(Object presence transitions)
━━━━━━━━

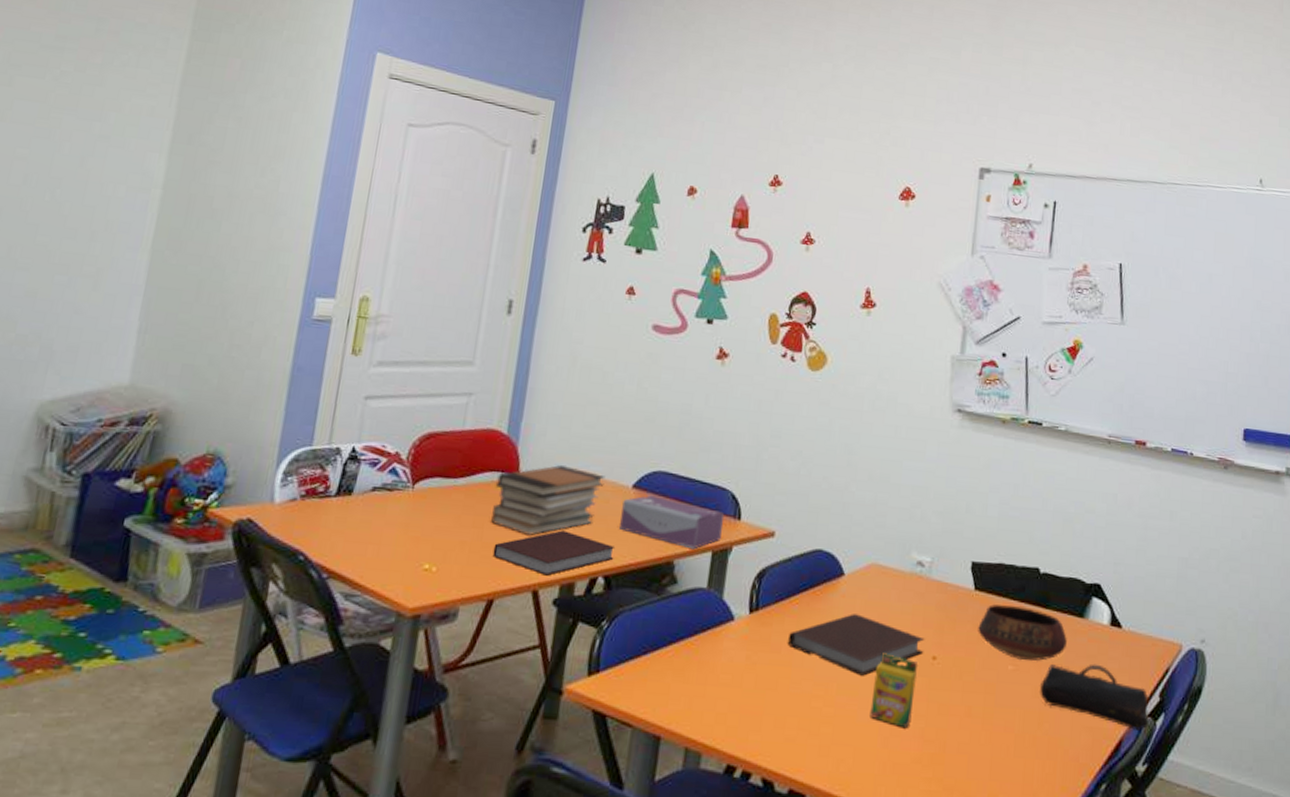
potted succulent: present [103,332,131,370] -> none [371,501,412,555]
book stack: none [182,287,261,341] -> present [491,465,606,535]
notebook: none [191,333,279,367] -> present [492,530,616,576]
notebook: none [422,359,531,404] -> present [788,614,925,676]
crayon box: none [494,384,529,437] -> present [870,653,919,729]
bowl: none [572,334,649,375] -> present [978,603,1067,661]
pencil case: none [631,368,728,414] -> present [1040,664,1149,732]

━━━━━━━━

Exercise goal ▸ The data needs to be reproduced exactly, please, apart from its pictures.

Answer area ▸
potted succulent: present [103,332,131,370] -> none [371,501,412,555]
book stack: none [182,287,261,341] -> present [491,465,606,535]
notebook: none [191,333,279,367] -> present [492,530,616,576]
notebook: none [422,359,531,404] -> present [788,614,925,676]
crayon box: none [494,384,529,437] -> present [870,653,919,729]
bowl: none [572,334,649,375] -> present [978,603,1067,661]
pencil case: none [631,368,728,414] -> present [1040,664,1149,732]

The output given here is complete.